* INPUT RECORDS
§

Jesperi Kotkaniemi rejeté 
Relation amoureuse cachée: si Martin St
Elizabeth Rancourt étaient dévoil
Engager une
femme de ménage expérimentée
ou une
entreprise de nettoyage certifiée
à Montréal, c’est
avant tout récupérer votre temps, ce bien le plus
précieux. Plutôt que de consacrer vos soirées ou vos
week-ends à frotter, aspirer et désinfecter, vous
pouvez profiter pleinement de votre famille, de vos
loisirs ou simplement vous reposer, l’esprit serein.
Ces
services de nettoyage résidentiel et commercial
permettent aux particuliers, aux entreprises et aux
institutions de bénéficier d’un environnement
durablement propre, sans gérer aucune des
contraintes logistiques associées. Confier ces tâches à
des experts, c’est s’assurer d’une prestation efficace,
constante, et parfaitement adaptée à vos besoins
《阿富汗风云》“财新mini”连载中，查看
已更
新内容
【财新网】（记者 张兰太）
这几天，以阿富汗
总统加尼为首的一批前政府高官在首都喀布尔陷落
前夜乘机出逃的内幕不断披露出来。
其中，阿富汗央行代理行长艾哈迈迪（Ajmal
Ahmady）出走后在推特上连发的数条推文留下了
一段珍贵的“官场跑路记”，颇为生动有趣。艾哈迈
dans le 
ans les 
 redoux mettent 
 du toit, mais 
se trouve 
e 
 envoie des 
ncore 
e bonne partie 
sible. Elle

§

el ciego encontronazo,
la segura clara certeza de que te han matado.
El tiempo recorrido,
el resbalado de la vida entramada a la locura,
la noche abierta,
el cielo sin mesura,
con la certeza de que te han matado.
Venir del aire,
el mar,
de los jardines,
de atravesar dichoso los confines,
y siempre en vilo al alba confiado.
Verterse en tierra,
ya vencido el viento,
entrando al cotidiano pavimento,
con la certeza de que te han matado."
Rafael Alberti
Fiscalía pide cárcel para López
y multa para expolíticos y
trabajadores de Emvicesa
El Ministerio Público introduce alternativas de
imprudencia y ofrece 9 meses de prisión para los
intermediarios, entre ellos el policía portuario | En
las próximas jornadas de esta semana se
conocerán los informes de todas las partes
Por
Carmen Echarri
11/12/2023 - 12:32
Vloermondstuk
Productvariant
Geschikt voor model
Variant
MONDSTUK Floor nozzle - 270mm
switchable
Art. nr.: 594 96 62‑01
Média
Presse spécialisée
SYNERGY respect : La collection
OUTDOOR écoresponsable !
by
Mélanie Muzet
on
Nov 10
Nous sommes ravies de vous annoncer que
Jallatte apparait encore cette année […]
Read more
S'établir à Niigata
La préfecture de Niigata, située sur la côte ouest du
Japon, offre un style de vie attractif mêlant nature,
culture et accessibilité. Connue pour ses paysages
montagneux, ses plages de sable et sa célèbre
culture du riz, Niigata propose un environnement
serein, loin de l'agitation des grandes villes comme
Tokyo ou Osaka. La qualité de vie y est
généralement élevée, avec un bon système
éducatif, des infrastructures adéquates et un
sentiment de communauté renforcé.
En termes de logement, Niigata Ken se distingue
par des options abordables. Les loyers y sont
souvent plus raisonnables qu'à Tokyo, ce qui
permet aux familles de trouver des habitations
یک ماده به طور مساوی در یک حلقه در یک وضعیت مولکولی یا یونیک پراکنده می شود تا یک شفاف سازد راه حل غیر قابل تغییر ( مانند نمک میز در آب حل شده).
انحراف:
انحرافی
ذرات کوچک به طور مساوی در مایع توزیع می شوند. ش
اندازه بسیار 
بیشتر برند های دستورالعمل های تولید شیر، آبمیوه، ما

§

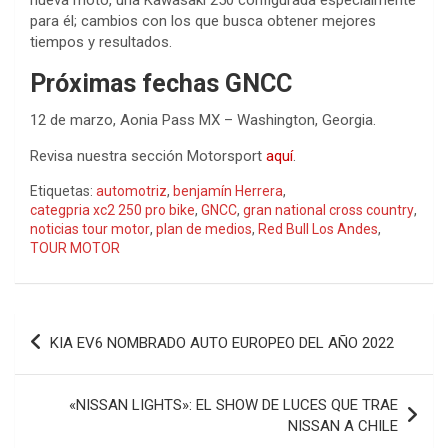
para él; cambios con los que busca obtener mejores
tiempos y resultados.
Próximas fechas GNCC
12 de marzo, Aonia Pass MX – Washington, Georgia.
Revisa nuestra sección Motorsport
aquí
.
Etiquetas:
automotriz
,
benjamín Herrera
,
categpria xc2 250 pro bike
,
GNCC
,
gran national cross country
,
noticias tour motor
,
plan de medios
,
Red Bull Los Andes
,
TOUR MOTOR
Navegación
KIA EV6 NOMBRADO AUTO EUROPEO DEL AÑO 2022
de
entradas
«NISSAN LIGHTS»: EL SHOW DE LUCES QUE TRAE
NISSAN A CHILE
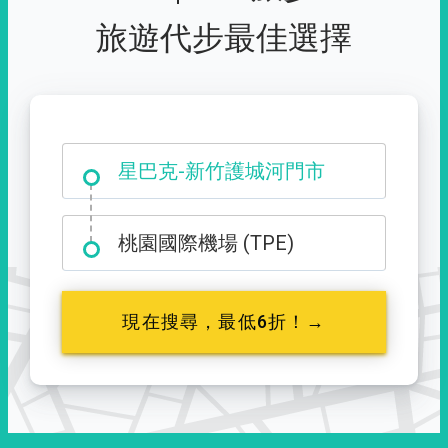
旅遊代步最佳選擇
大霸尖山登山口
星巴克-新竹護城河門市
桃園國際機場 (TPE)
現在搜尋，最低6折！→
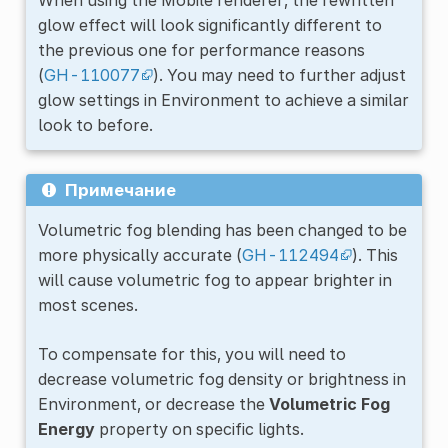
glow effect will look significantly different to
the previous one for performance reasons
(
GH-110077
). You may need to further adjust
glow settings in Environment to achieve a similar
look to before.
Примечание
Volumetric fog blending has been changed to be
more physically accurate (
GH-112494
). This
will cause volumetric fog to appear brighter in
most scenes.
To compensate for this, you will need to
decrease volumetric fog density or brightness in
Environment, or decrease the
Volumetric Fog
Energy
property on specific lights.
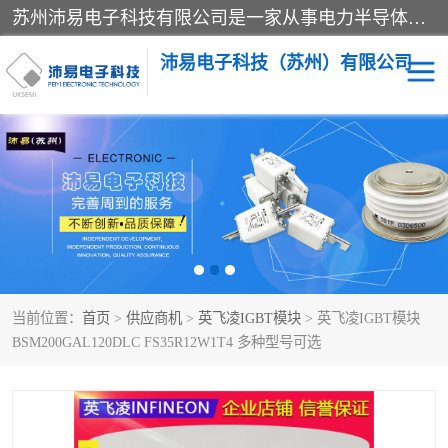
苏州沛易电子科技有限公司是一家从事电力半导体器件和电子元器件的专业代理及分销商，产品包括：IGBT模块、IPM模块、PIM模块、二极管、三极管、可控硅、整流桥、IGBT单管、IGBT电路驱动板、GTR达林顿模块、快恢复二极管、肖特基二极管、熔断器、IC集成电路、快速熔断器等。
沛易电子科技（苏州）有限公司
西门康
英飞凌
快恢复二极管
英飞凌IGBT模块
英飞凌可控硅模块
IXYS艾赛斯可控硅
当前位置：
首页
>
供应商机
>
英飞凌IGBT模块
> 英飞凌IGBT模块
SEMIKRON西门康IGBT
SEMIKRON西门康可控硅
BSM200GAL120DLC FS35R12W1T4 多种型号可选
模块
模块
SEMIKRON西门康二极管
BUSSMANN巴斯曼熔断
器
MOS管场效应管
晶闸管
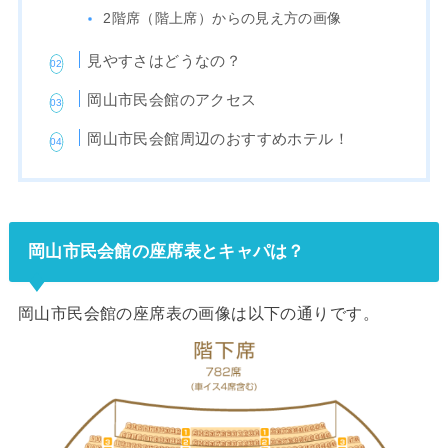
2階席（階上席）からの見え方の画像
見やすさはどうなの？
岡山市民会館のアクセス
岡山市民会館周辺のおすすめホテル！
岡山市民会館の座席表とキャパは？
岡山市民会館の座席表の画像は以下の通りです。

§

* THE PROBLEM
Give an exact copy of the lines above from the line with "Presse spécialisée" up to and including the line with "بیشتر برند های", and leave everything else out.

* EXERCISE RESPONSE
Presse spécialisée
SYNERGY respect : La collection
OUTDOOR écoresponsable !
by
Mélanie Muzet
on
Nov 10
Nous sommes ravies de vous annoncer que
Jallatte apparait encore cette année […]
Read more
S'établir à Niigata
La préfecture de Niigata, située sur la côte ouest du
Japon, offre un style de vie attractif mêlant nature,
culture et accessibilité. Connue pour ses paysages
montagneux, ses plages de sable et sa célèbre
culture du riz, Niigata propose un environnement
serein, loin de l'agitation des grandes villes comme
Tokyo ou Osaka. La qualité de vie y est
généralement élevée, avec un bon système
éducatif, des infrastructures adéquates et un
sentiment de communauté renforcé.
En termes de logement, Niigata Ken se distingue
par des options abordables. Les loyers y sont
souvent plus raisonnables qu'à Tokyo, ce qui
permet aux familles de trouver des habitations
یک ماده به طور مساوی در یک حلقه در یک وضعیت مولکولی یا یونیک پراکنده می شود تا یک شفاف سازد راه حل غیر قابل تغییر ( مانند نمک میز در آب حل شده).
انحراف:
انحرافی
ذرات کوچک به طور مساوی در مایع توزیع می شوند. ش
اندازه بسیار 
بیشتر برند های دستورالعمل های تولید شیر، آبمیوه، ما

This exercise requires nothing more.